■ Selected text
———

It seems that an outdated autoprewarm.blocks causes the problem.

After a restart the autoprewarm.blocks file seems to be rewritten, so that the next start gives no error.

For a test, I copied the erroneus autoprewarm.blocks files over to the data section and the problem reappeared.


The autoprewarm.blocks file is not corrupted or moved around manually but rather a leftover from the preceding test installation.

On this instance I had installed a copy of the production database under 11.2.
By doing the production switch, I dropped the test database and pg_restored the current one.

This left the previous autoprewarm.blocks file in the data directory.

On the first start the autoprewarm files does not match the newly restored database (perhpas the cause of the fatal error: database 16384 does not exist)

So the problem lies in the initial detection of the autoprewarm.blocks file.

This seems easy to reproduce:

- Install/create a database with autoprewarm on and pg_prewarm loaded.
- Fill the autoprewarm cache with some data
- pg_dump the database
- drop the database
- create the database and pg_restore it from the dump
- start the instance and logs are flooded

I have taken no further investigation in the sourcecode due to limited skills so far...


Thanks

Hans Buschmann

Thanks Hans, for a simple reproducible tests.

On Sun, Feb 24, 2019 at 6:54 PM Hans Buschmann <buschmann@nidsa.net> wrote:
> Here is the start of  the error log:
>
> CPS PRD 2019-02-24 12:11:57 CET  00000  1:> LOG:  database system was interrupted; last known up at 2019-02-17 16:14:05 CET
> CPS PRD 2019-02-24 12:12:16 CET  00000  2:> LOG:  entering standby mode
> CPS PRD 2019-02-24 12:12:16 CET  00000  3:> LOG:  redo starts at 0/23000028
> CPS PRD 2019-02-24 12:12:16 CET  00000  4:> LOG:  consistent recovery state reached at 0/23000168
> CPS PRD 2019-02-24 12:12:16 CET  00000  5:> LOG:  invalid record length at 0/24000060: wanted 24, got 0
> CPS PRD 2019-02-24 12:12:16 CET  00000  9:> LOG:  database system is ready to accept read only connections
> CPS PRD 2019-02-24 12:12:16 CET  3D000  1:> FATAL:  database 16384 does not exist
> CPS PRD 2019-02-24 12:12:16 CET  00000 10:> LOG:  background worker "autoprewarm worker" (PID 3968) exited with exit code 1
> CPS PRD 2019-02-24 12:12:16 CET  00000  1:> LOG:  autoprewarm successfully prewarmed 0 of 12402 previously-loaded blocks
> CPS PRD 2019-02-24 12:12:17 CET  XX000  1:> FATAL:  could not connect to the primary server: FATAL:  no pg_hba.conf entry for replication connection from host "192.168.27.155", user "replicator", SSL off
> CPS PRD 2019-02-24 12:12:17 CET  55000  1:> ERROR:  could not map dynamic shared memory segment

As per the log Auto prewarm master did exit ("autoprewarm successfully prewarmed 0 of 12402 previously-loaded blocks") first. Then only we started getting "could not map dynamic shared memory segment".

———

■ Tasks for this exercise
**A)** Retype the stretch of the autoprewarm bug report from "This left the" through "does not exist)".
**B)** In the autoprewarm bug report, which version was the copy of the production database installed under?
**C)** Write what comes next in the autoprewarm bug report, picking up after its final sentence.

■ Dataset extract
———

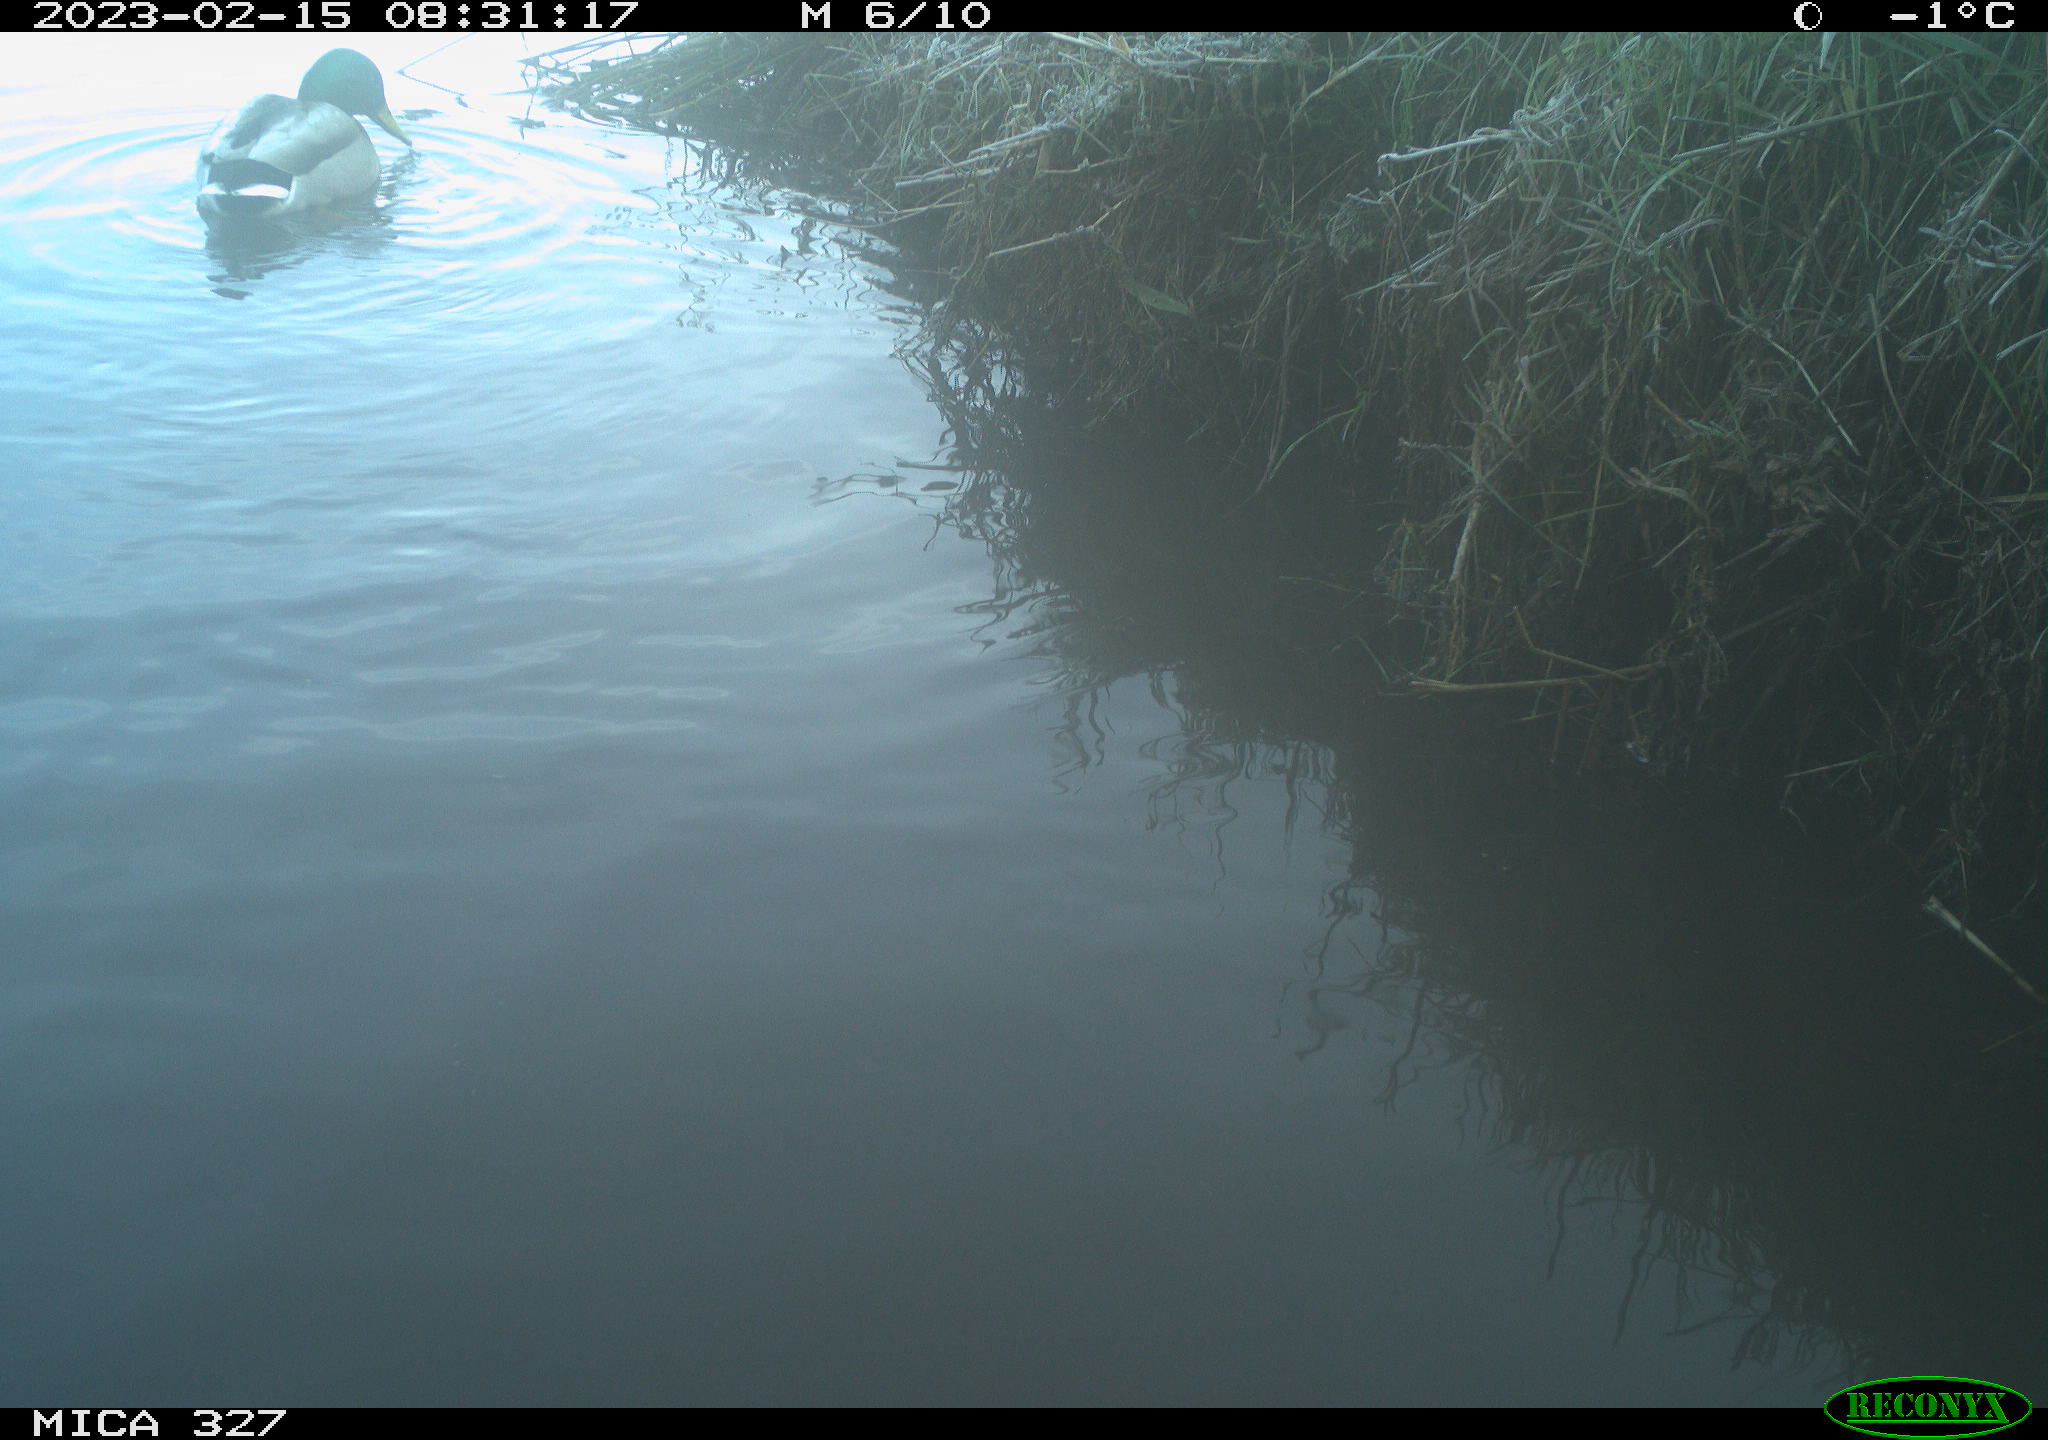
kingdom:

———

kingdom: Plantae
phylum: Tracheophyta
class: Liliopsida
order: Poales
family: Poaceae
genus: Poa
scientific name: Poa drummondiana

———

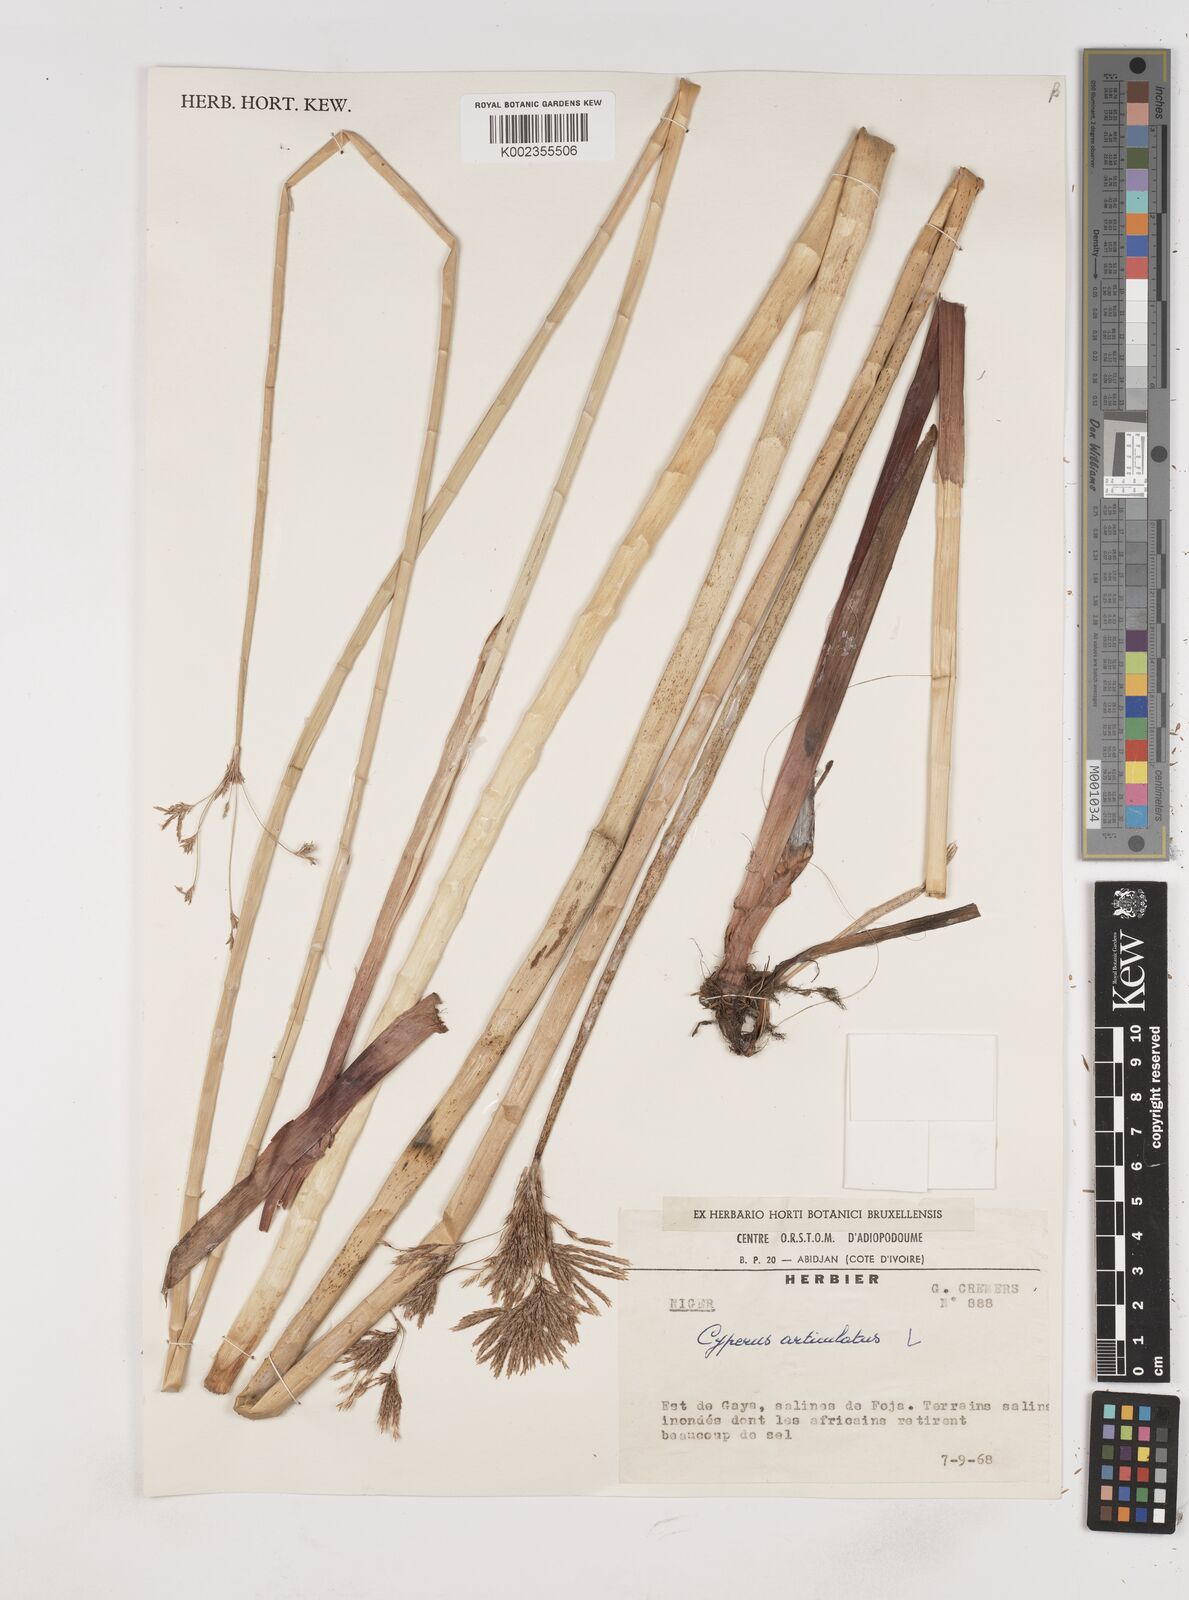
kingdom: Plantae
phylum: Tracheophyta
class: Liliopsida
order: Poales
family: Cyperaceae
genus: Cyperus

———

■ Results in order
**A)**
This left the previous autoprewarm.blocks file in the data directory.

On the first start the autoprewarm files does not match the newly restored database (perhpas the cause of the fatal error: database 16384 does not exist)

**B)** 11.2

**C)**
That is, master has done dsm_detach and then workers started throwing error after that.

> This seems easy to reproduce:
>
> - Install/create a database with autoprewarm on and pg_prewarm loaded.
> - Fill the autoprewarm cache with some data
> - pg_dump the database
> - drop the database
> - create the database and pg_restore it from the dump
> - start the instance and logs are flooded
>
> I have taken no further investigation in the sourcecode due to limited skills so far...

I was able to reproduce same.

The  "worker.bgw_restart_time" is never set for autoprewarm workers so on error it get restarted after some period of time (default behavior). Since database itself is dropped our attempt to connect to that database failed and then worker exited. But again got restated by postmaster then we start seeing above DSM segment error.

I think every autoprewarm worker should be set with "worker.bgw_restart_time = BGW_NEVER_RESTART;" so that there shall not be repeated prewarm attempt of a dropped database. I will try to think further and submit a patch for same.

--
Thanks and Regards
Mithun Chicklore Yogendra
EnterpriseDB: http://www.enterprisedb.com


Glad to hear you could reproduce the case easily.

I wanted to add that the problem as it seems now should'nt be restricted to Windows only.

Another thing is the semantic scope of pg_prewarm:

Prewarming affects the whole cluster, so at instance start we can meet some active and/or some dropped databases.

To not affect the other databases the prewarming should occur on all non dropped databases and omit only the dropped ones.